Happy Birthday, Linux!

Torvalds 1 : Tanenbaum 0

Die zunehmende Diskussion um Linux in comp.os.minix ruft Andrew S. Tanenbaum, den Entwickler von Minix, auf den Plan. Er schaltet sich mit einem Posting unter dem Titel "LINUX is obsolete" in die Diskussion ein und entfacht einen regelrechten Flamewar. Tanenbaums Hauptpunkte sind:

  • Linux hat einen monolithischen Kernel und ist damit ein Rückschritt in die siebziger. Microkernels wie bei Minix sind die Zukunft.

  • Linux ist nicht portabel, weil es sich zu sehr auf die Features des 80386 stützt. Und der 80386 werde ohnehin von RISC-Chips abgelöst. (Welch kolossaler Irrtum :-)

Tanenbaum nutzt die Gelegenheit und verweist auf sein neues Projekt Amoeba. Dabei handelt es sich um ein verteiltes, parallelisiertes Betriebssystem mit Microkernel Architektur, das auf Sparcs, 386/486, 68030 sowie Sun 3/50 und Sun 3/60 läuft. Gleichzeitig weist er darauf hin, dass Minix nur ein Hobby von ihm sei und er ja hauptberuflich als Professor für Betriebssysteme arbeite - eventuell um die "Stichhaltigkeit" seiner Argumente qua position zu untermauern.

Linus revanchiert sich mit dem Kommentar: "Ist das Ihre Entschuldigung für die Schwächen von Minix? Schade, aber ich habe mehr Ausreden und trotzdem ist Linux in fast allen Belangen überlegen". Der Seitenhieb "Abgesehen davon scheint der meiste gute Code in Minix von Bruce Evans zu stammen" ist da eigentlich schon gar nicht mehr nötig.

Aber auch seine anderen Konter sind wirklich lesenswert:

  • Minix ist Ihr Hobby? Dann schauen Sie doch mal, wieviel Geld mit Minix verdient wird, und wer alles Linux kostenlos weitergibt. Ich betreibe Linux als echtes Hobby. Ich verdiene weder Geld damit, noch ist es in irgendeiner Form Teil meiner Studien.

  • Ihr Beruf ist Professor? Das ist eine wirklich verdammt gute Erklärung für einige der "Gehirnschäden" von Minix.

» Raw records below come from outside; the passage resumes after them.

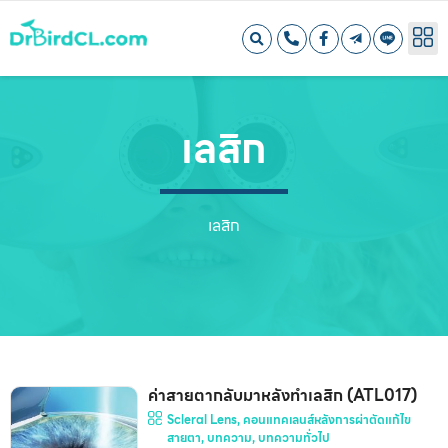
เลสิก
เลสิก
ค่าสายตากลับมาหลังทำเลสิก (ATL017)
Scleral Lens
,
คอนแทคเลนส์หลังการผ่าตัดแก้ไข
สายตา
,
บทความ
,
บทความทั่วไป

  • Wenn die Programmierung als Microkernel das einzige Kriterium für einen "guten" Kernel ist, dann wäre Minix tatsächlich besser. Was Sie aber nicht erwähnen ist, dass Minix das "Microkernel-Ding" nicht besonders gut macht, und auch mit dem Multi-Tasking seine Probleme hat. Wenn ich ein OS geschrieben hätte, das sogar mit einem multithreaded Dateisystem Schwierigkeiten hat, wäre ich nicht so schnell dabei, andere zu verurteilen. Ich würde alles tun, um dieses Fiasko geheim zu halten.

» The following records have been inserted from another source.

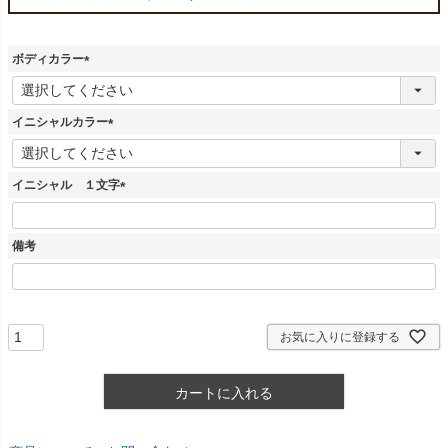
ボディカラー
(
必
須
イニシャルカラー
)
(
必
須
イニシャル １文字
)
(
必
須
備考
)
お気に入りに登録する
カートに入れる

  • Portabilität ist eine gute Sache, aber nur wo es Sinn macht. Die Essenz eines Betriebssystems ist doch, die Hardware-Features der Plattform auszunutzen und sie hinter einer Schicht von APIs zu verstecken.

Sein Abschluss der Mail:

"P.S. Entschuldigung, wenn ich teilweise etwas hart klinge. Minix ist ein gutes Betriebssystem, wenn man gerade nichts anderes hat. Amoeba könnte nett sein, wenn man zufällig fünf bis zehn 386er in der Ecke stehen hat, ich habe das nicht. Normalerweise lasse ich mich nicht zu Flamewars hinreißen, aber ich bin ein wenig empfindlich, wenn es um Linux geht."

Den kompletten Thread können Sie hier downloaden.

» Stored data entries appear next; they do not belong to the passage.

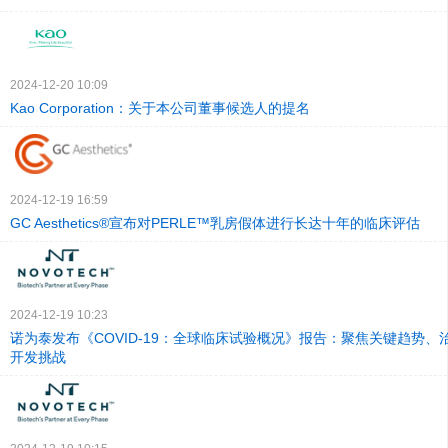
2024-12-20 10:09
Kao Corporation：关于本公司董事候选人的提名
2024-12-19 16:59
GC Aesthetics®宣布对PERLE™乳房假体进行长达十年的临床评估
2024-12-19 10:23
诺为泰发布《COVID-19：全球临床试验概况》报告：聚焦关键趋势、
开发挑战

Inzwischen sind neun Jahre vergangen und Andrew S. Tanenbaum schreibt in seiner persönlichen FAQ auf die Frage, was er von Linux hält: "Ich möchte die Gelegenheit nutzen, Linus dafür zu danken, es gemacht zu haben. [...] Wir beide sind jetzt froh über die Ergebnisse. Die einzige Person, die vielleicht nicht so glücklich ist, ist Bill Gates."